[EXTRACTED RECORDS Boundary: Start]
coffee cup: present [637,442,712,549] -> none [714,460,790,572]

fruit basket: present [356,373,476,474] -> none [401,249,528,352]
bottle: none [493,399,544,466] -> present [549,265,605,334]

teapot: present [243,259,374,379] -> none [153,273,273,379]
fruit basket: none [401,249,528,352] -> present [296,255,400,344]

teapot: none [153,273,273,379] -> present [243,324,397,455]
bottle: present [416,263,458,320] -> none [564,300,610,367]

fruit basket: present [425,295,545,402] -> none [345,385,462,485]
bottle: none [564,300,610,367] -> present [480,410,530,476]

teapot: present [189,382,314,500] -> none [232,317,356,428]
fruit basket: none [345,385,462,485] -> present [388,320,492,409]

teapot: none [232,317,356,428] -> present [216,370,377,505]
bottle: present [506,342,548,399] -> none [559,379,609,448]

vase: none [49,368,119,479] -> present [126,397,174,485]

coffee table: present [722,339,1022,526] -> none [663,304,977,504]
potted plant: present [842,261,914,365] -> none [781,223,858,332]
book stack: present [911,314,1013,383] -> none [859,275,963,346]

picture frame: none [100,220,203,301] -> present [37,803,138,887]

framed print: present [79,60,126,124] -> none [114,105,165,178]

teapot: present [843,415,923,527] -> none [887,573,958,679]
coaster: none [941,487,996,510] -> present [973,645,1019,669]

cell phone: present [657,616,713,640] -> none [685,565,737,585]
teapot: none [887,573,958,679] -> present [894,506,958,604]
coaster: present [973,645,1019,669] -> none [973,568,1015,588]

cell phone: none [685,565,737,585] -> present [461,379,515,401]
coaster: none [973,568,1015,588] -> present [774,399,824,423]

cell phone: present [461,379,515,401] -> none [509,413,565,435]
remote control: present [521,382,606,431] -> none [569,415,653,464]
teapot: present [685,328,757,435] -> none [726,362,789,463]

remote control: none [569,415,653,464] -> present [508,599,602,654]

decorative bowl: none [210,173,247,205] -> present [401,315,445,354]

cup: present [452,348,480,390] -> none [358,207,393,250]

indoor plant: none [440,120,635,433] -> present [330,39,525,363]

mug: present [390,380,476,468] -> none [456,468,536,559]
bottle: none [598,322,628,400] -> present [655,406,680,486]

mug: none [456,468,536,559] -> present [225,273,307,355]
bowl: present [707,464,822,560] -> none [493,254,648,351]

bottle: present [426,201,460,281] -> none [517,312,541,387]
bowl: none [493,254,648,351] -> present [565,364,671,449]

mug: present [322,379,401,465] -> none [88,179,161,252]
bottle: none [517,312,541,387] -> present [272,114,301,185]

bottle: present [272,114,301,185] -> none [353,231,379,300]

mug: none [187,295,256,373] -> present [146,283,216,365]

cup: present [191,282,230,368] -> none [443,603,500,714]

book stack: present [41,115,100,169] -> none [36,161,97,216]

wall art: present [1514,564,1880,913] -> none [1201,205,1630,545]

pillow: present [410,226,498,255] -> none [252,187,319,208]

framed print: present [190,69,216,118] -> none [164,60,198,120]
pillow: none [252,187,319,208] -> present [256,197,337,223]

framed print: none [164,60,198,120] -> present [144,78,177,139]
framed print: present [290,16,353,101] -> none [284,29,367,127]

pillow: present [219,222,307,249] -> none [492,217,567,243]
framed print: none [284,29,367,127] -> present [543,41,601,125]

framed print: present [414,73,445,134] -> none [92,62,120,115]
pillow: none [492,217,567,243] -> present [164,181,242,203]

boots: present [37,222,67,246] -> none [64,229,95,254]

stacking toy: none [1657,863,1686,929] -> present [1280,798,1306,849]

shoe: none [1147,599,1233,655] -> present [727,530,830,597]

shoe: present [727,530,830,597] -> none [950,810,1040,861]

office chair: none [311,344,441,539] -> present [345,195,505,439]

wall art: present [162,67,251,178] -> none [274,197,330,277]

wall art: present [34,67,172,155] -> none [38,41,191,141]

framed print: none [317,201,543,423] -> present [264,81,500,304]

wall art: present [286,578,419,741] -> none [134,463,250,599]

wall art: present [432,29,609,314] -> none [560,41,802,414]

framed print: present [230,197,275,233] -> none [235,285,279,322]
[EXTRACTED RECORDS Boundary: End]
PROMPT.
Write out exactly the lines above from the line with "cell phone: present [657,616,713,640]" through the line with "teapot: present [685,328,757,435]", both of them included, and leave out all other lines.

RESPONSE TO THE EXERCISE.
cell phone: present [657,616,713,640] -> none [685,565,737,585]
teapot: none [887,573,958,679] -> present [894,506,958,604]
coaster: present [973,645,1019,669] -> none [973,568,1015,588]

cell phone: none [685,565,737,585] -> present [461,379,515,401]
coaster: none [973,568,1015,588] -> present [774,399,824,423]

cell phone: present [461,379,515,401] -> none [509,413,565,435]
remote control: present [521,382,606,431] -> none [569,415,653,464]
teapot: present [685,328,757,435] -> none [726,362,789,463]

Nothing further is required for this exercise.